# DAFT and finding a place to live!



## LegacyLoot1414 (Nov 26, 2014)

Hello!

My husband, myself, and our 1 year old son will be moving over to the Netherlands next July! Now, since we are moving via the DAFT treaty, we already know we need the 4500 euros in a bank account...but what we are wondering and trying to figure out is where can we go to find a place to rent as we need an address in the Netherlands. I know Airbnb will not work, and the like wont, because, we need an actual residence. We do not have good credit, so I was wondering if agencies and such go off of your credit? Or where can we find a place that doesn't make you have good credit. Also, I read that you need Insurance but cannot get it until you move there and register. Is that true?

Thanks!

Sorry for all the questions, just trying to get our ducks in a row, lol


----------



## Bevdeforges (Nov 16, 2007)

OK, the sort of good news is that your US credit history stays in the US and doesn't follow you when you move elsewhere. So, no, Dutch rental agencies won't bother with your US credit reports. 

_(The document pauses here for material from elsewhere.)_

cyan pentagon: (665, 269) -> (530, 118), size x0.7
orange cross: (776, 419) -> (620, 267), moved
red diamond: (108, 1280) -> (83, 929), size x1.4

The not so good news is that you obviously don't have any credit history in the Netherlands. Normally, this sort of thing is handled through your bank (in the Netherlands) - and it can be tricky setting up a Dutch bank account until you're actually in place, which requires an address, etc.

I suspect you either need to already resident in the Netherlands, or you need to make at least one preliminary trip over to arrange for accommodation, banking and insurance before you make your application.
Cheers,
Bev


----------



## LegacyLoot1414 (Nov 26, 2014)

Thank you so much for the reply!


----------